Exercise task
Please quote every line of the items below word for word, leaving out the pictures.

(Dataset entries)
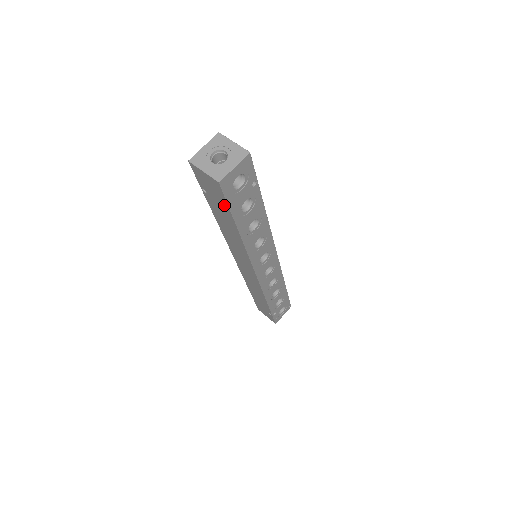
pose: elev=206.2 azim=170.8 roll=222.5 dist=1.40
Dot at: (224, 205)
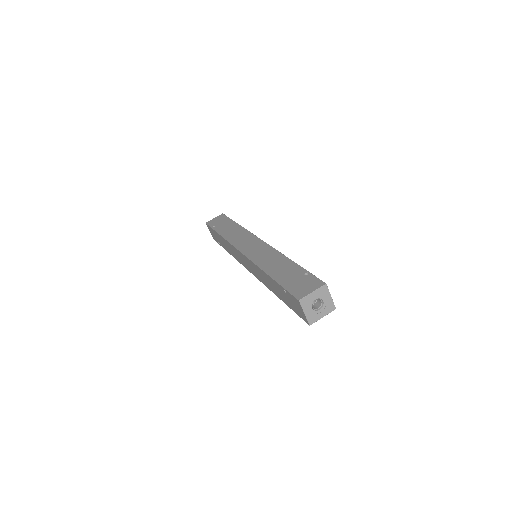
Dot at: (292, 307)
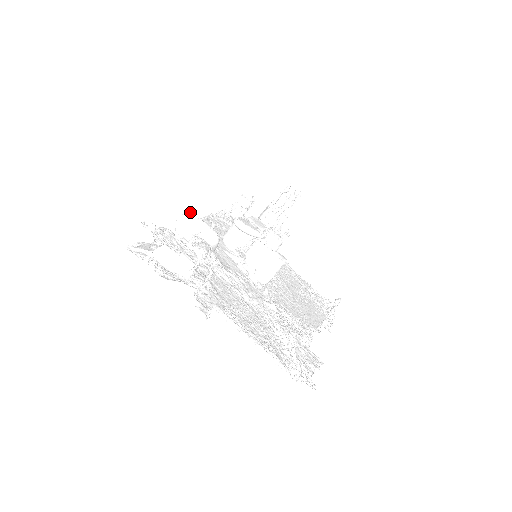
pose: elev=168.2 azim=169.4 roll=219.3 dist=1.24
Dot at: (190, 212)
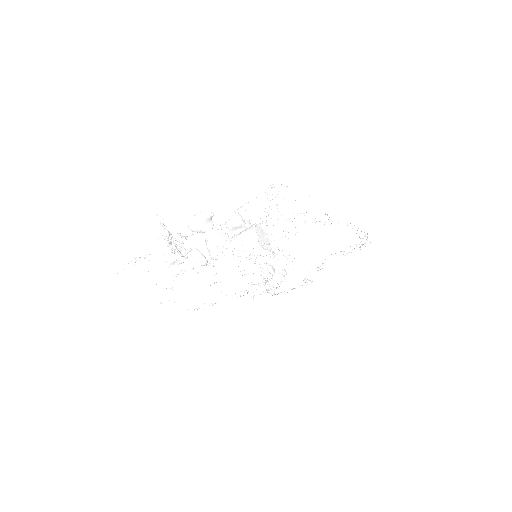
Dot at: (172, 262)
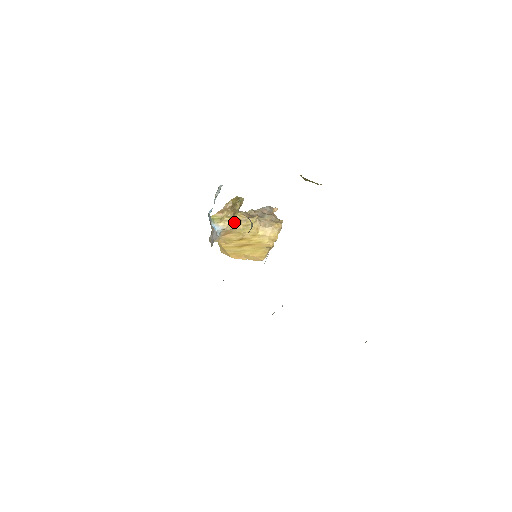
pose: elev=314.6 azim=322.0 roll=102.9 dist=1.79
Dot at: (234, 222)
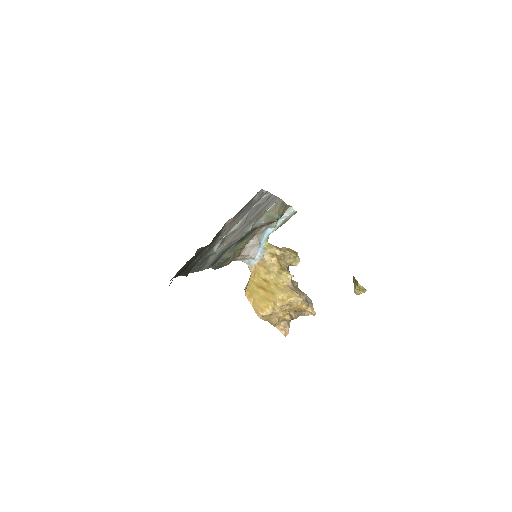
Dot at: (275, 261)
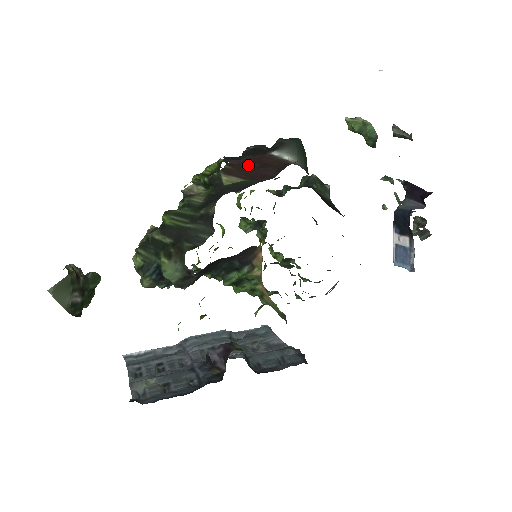
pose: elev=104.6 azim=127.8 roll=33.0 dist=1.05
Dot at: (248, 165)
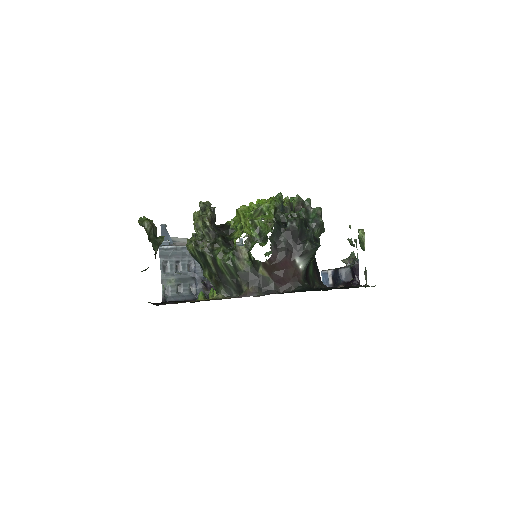
Dot at: (278, 267)
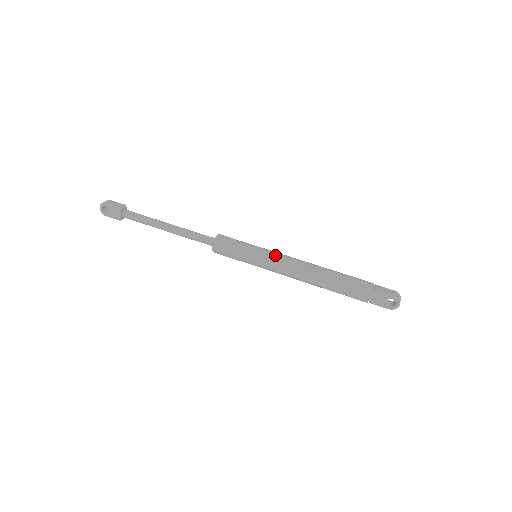
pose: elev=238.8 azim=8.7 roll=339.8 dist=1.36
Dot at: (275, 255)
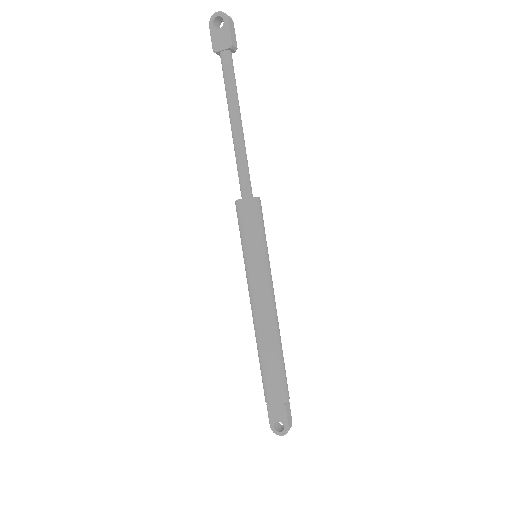
Dot at: (270, 281)
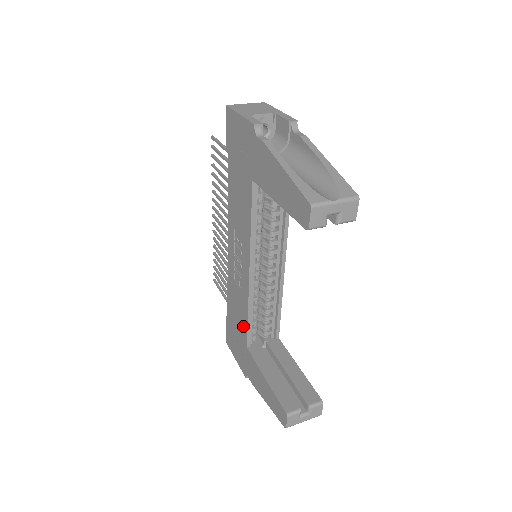
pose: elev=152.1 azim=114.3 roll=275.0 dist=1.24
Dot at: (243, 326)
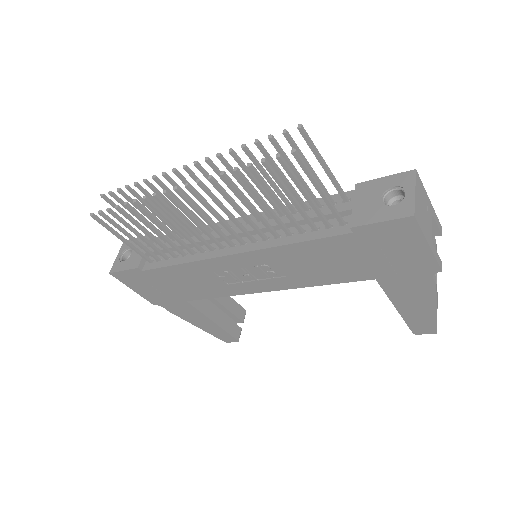
Dot at: (196, 294)
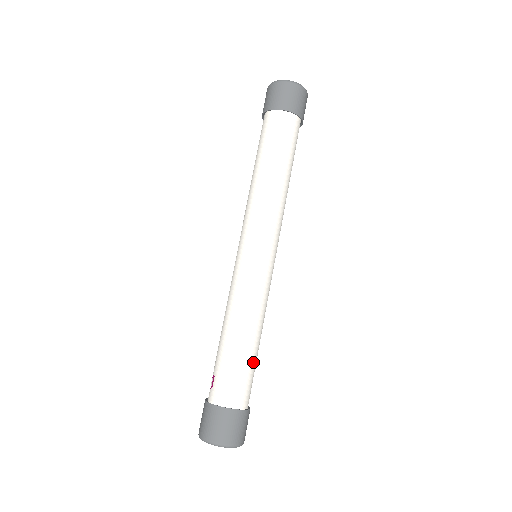
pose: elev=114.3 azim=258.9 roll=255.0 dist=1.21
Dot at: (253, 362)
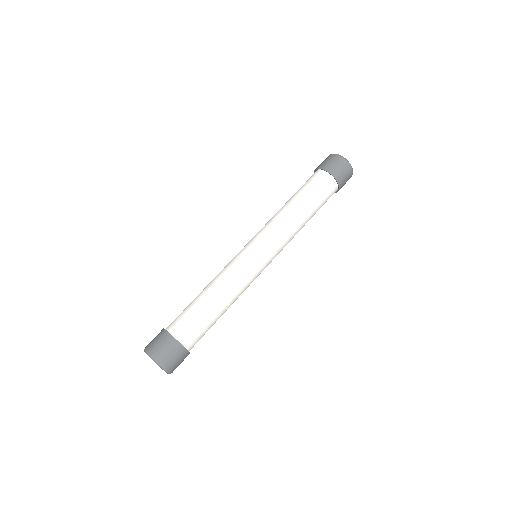
Dot at: (210, 320)
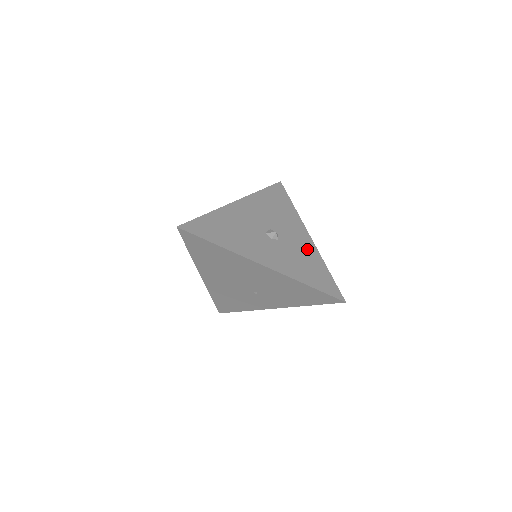
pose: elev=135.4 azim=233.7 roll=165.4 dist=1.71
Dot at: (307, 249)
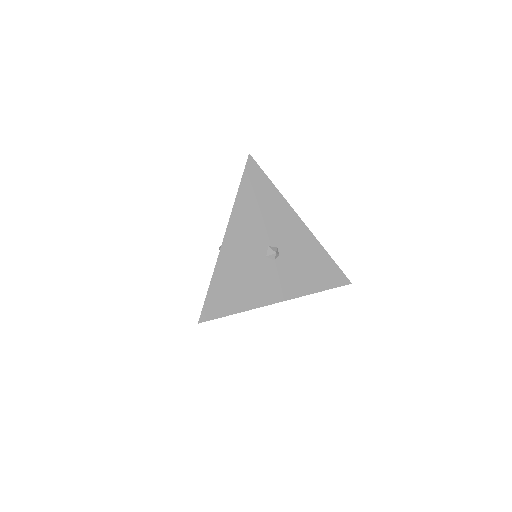
Dot at: (306, 244)
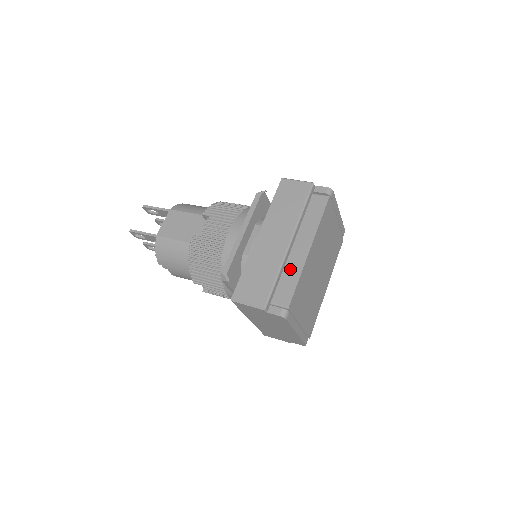
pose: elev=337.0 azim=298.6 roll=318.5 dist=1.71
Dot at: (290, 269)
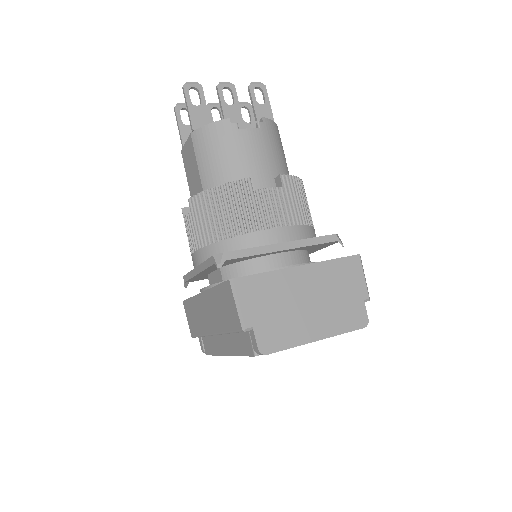
Dot at: (214, 342)
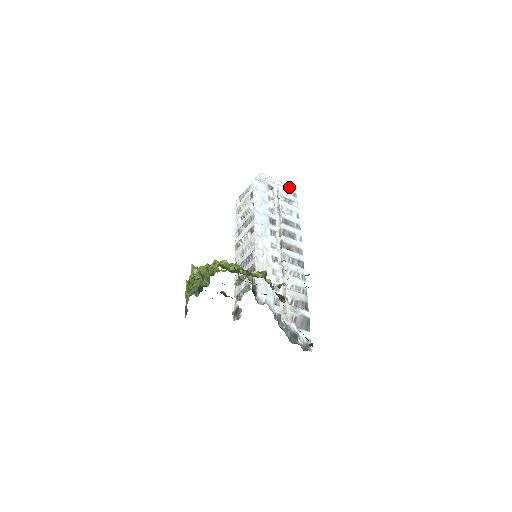
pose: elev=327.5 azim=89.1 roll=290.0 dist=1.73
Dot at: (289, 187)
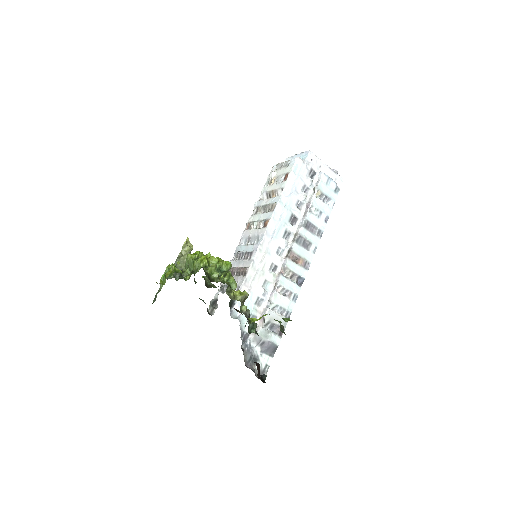
Dot at: (336, 175)
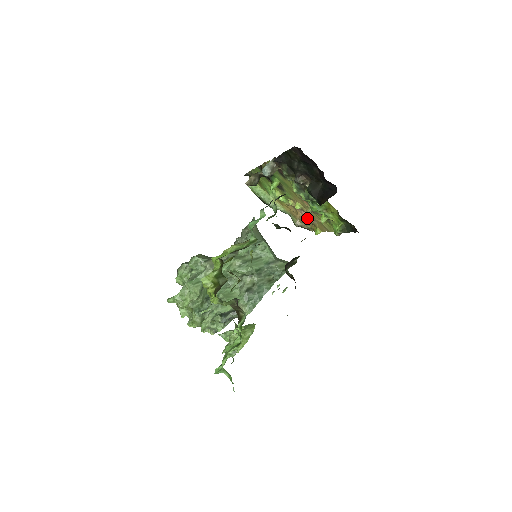
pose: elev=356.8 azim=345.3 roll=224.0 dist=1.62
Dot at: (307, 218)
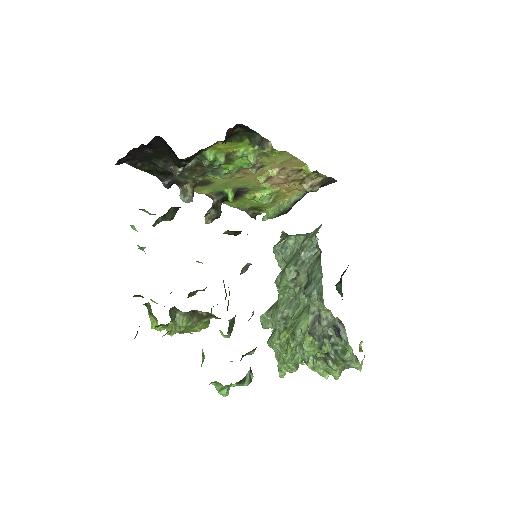
Dot at: (273, 176)
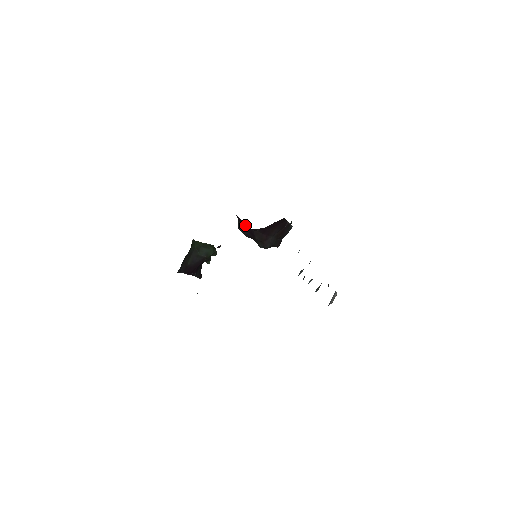
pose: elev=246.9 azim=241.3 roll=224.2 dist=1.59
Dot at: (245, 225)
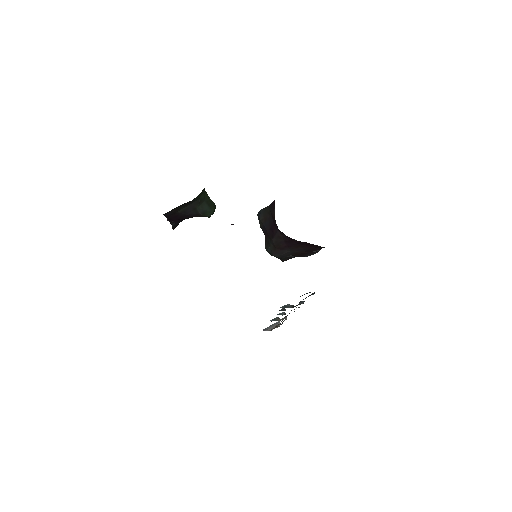
Dot at: (273, 217)
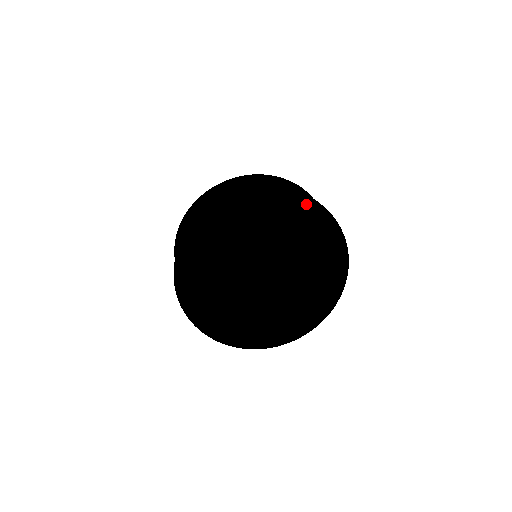
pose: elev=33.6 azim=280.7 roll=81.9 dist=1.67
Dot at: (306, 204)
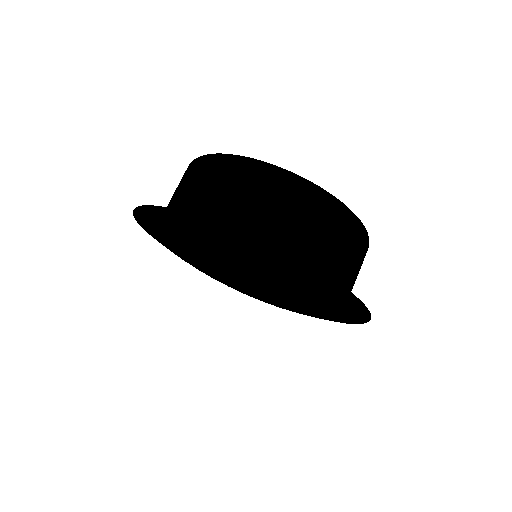
Dot at: occluded
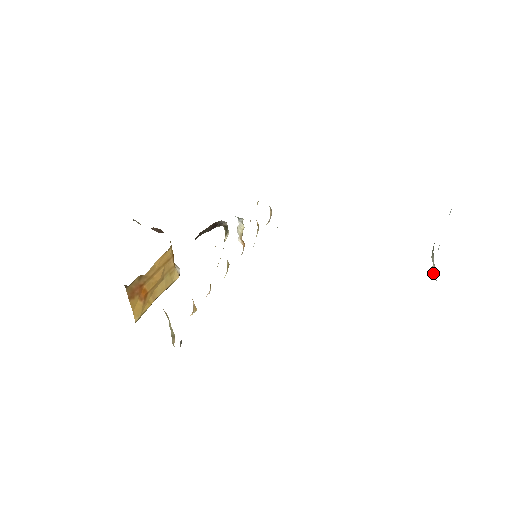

Solution to the problem
pose: elev=206.2 azim=170.8 roll=222.5 dist=1.40
Dot at: (224, 205)
Dot at: (292, 307)
pose: elev=168.2 azim=169.4 roll=219.3 dist=1.24
Dot at: (190, 212)
Dot at: (172, 262)
pose: elev=314.6 azim=322.0 roll=102.9 dist=1.79
Dot at: (234, 222)
Dot at: (275, 261)
pose: elev=104.6 azim=127.8 roll=33.0 dist=1.05
Dot at: (248, 165)
Dot at: (278, 267)
pose: elev=238.8 azim=8.7 roll=339.8 dist=1.36
Dot at: (275, 255)
Dot at: (270, 281)
pose: elev=152.1 azim=114.3 roll=275.0 dist=1.24
Dot at: (243, 326)
Dot at: (196, 294)
pose: elev=114.3 azim=258.9 roll=255.0 dist=1.21
Dot at: (253, 362)
Dot at: (210, 320)
pose: elev=135.4 azim=233.7 roll=165.4 dist=1.71
Dot at: (307, 249)
Dot at: (306, 244)
pose: elev=337.0 azim=298.6 roll=318.5 dist=1.71
Dot at: (290, 269)
Dot at: (214, 342)
pose: elev=327.5 azim=89.1 roll=290.0 dist=1.73
Dot at: (289, 187)
Dot at: (336, 175)
pose: elev=356.8 azim=345.3 roll=224.0 dist=1.62
Dot at: (307, 218)
Dot at: (273, 176)
pose: elev=246.9 azim=241.3 roll=224.2 dist=1.59
Dot at: (245, 225)
Dot at: (273, 217)
pose: elev=33.6 azim=280.7 roll=81.9 dist=1.67
Dot at: (306, 204)
Dot at: occluded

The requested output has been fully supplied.